═════ DATASET ═════
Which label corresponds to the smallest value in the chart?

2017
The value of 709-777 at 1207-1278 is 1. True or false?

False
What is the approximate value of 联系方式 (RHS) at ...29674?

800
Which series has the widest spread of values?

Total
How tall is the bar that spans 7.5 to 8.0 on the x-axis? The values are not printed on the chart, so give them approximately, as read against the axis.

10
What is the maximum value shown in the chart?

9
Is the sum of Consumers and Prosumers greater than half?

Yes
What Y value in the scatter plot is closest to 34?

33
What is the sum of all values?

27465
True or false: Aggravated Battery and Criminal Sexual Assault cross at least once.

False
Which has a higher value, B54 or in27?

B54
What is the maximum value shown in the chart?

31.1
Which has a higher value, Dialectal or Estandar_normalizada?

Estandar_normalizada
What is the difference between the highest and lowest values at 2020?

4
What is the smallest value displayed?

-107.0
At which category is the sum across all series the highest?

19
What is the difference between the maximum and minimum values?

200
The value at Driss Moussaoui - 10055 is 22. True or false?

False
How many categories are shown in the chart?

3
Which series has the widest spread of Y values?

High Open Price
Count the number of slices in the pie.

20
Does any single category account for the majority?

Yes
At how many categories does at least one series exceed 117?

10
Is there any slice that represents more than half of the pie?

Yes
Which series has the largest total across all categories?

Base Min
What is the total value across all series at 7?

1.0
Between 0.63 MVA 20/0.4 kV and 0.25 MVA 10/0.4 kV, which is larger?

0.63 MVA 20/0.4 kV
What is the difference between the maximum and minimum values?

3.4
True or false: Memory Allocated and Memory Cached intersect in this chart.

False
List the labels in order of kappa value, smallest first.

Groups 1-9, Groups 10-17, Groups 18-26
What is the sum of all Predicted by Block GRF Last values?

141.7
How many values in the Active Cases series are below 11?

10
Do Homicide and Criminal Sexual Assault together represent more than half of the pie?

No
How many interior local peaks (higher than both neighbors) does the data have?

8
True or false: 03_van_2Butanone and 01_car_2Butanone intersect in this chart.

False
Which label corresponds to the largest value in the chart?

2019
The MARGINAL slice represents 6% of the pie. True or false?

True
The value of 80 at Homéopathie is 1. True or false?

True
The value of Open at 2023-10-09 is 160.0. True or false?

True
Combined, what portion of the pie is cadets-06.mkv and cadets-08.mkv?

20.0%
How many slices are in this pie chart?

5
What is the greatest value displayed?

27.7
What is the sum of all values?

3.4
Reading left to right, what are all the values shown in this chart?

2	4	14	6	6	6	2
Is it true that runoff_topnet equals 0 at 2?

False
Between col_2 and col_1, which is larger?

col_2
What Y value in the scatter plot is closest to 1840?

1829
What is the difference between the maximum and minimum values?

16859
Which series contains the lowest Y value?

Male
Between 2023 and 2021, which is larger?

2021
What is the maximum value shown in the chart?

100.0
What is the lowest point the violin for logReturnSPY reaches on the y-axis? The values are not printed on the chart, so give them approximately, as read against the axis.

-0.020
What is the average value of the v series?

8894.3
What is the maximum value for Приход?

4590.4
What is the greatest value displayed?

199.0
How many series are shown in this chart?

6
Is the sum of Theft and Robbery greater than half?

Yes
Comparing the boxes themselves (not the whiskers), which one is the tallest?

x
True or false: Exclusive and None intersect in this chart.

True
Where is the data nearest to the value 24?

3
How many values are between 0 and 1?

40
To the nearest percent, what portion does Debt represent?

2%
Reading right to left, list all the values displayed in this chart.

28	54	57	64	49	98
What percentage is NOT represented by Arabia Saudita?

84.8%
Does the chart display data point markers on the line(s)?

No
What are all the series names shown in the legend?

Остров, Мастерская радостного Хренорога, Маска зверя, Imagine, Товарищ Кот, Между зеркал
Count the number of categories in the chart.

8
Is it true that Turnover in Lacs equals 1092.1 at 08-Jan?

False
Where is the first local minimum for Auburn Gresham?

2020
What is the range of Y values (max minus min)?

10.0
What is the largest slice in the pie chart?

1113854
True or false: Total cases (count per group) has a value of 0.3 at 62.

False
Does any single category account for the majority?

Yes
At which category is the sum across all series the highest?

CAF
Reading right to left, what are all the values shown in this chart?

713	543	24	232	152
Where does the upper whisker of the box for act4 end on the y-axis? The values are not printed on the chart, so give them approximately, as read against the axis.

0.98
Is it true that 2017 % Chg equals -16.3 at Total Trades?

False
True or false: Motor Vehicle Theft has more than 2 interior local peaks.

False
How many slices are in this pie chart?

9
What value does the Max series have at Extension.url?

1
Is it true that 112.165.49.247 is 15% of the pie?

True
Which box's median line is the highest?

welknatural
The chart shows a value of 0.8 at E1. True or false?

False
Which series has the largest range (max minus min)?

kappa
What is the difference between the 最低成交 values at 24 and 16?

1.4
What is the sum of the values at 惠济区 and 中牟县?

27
═════
▶ _PROBLEM DETAILS_
Count the lines above that contain the string "displayed", treating uppercase and lowercase letters as different. Reply with the number only.

▶ _EXPECTED ANSWER_
4